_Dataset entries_
════

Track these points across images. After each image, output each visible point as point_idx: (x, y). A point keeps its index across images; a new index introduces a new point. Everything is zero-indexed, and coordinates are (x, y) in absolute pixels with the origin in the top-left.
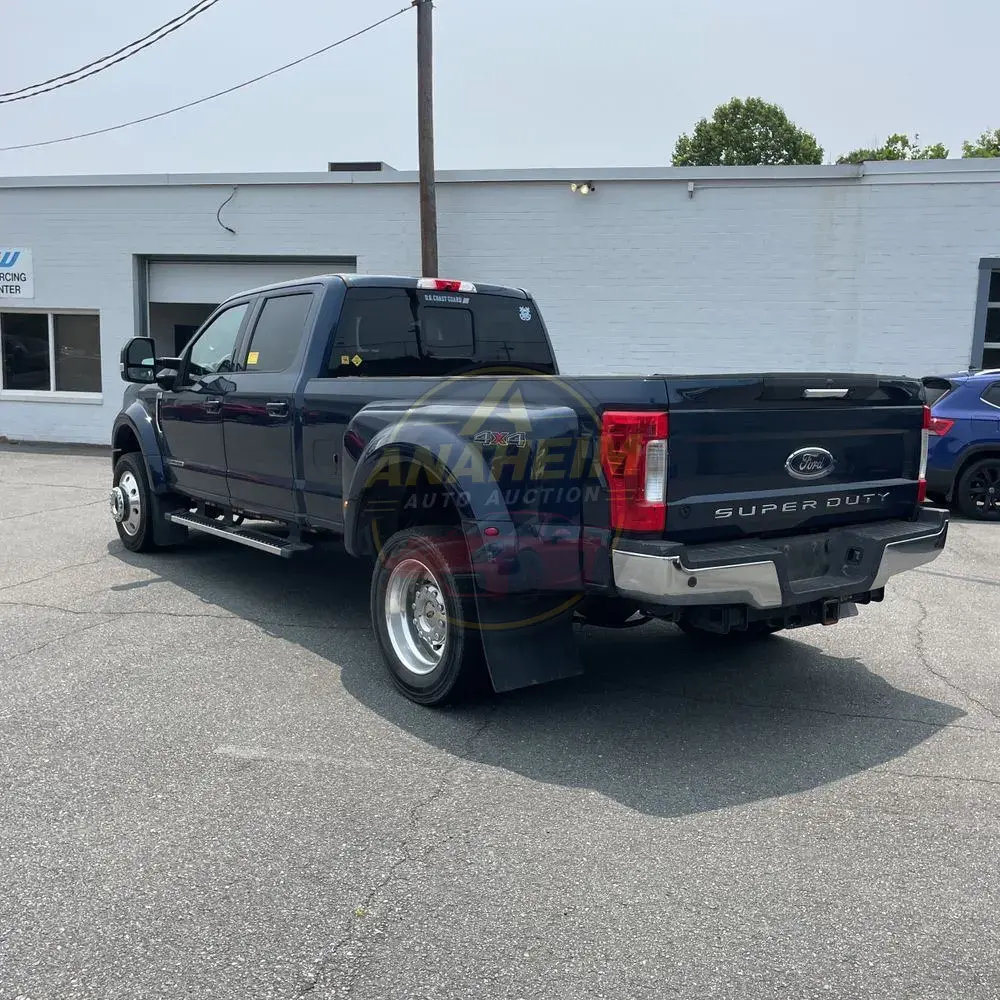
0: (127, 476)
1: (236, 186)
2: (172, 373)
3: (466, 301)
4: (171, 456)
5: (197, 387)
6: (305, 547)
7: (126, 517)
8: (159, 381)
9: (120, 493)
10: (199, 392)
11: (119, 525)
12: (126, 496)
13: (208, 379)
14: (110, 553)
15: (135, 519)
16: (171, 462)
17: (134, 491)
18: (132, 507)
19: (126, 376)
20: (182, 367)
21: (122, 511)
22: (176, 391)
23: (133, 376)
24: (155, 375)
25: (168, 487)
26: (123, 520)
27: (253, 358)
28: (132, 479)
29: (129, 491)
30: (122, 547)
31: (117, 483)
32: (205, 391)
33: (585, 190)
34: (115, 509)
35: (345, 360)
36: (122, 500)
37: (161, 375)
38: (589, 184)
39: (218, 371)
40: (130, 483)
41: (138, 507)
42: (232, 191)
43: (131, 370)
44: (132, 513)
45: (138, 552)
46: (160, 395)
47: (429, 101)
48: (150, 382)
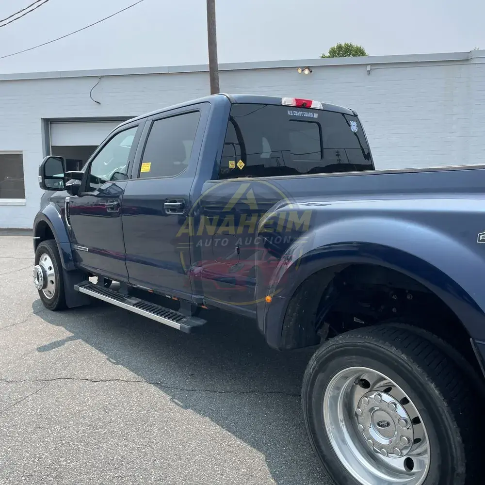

════

_PROMPT_
Write out the entries above verbatim; the pictures do not belong in your copy.

_TASK RESULT_
Track these points across images. After each image, output each visible point as point_idx: (x, y). A point keeps its index across images; a new index introduces a new point. Everything is zero-indexed, and coordinates are (x, y) in absolute pixels with the origin in the top-left.
0: (127, 476)
1: (236, 186)
2: (172, 373)
3: (466, 301)
4: (171, 456)
5: (197, 387)
6: (305, 547)
7: (126, 517)
8: (159, 381)
9: (120, 493)
10: (199, 392)
11: (119, 525)
12: (126, 496)
13: (208, 379)
14: (110, 553)
15: (135, 519)
16: (171, 462)
17: (134, 491)
18: (132, 507)
19: (126, 376)
20: (182, 367)
21: (122, 511)
22: (176, 391)
23: (133, 376)
24: (155, 375)
25: (168, 487)
26: (123, 520)
27: (253, 358)
28: (132, 479)
29: (129, 491)
30: (122, 547)
31: (117, 483)
32: (205, 391)
33: (585, 190)
34: (115, 509)
35: (345, 360)
36: (122, 500)
37: (161, 375)
38: (589, 184)
39: (218, 371)
40: (130, 483)
41: (138, 507)
42: (232, 191)
43: (131, 370)
44: (132, 513)
45: (138, 552)
46: (160, 395)
47: (429, 101)
48: (150, 382)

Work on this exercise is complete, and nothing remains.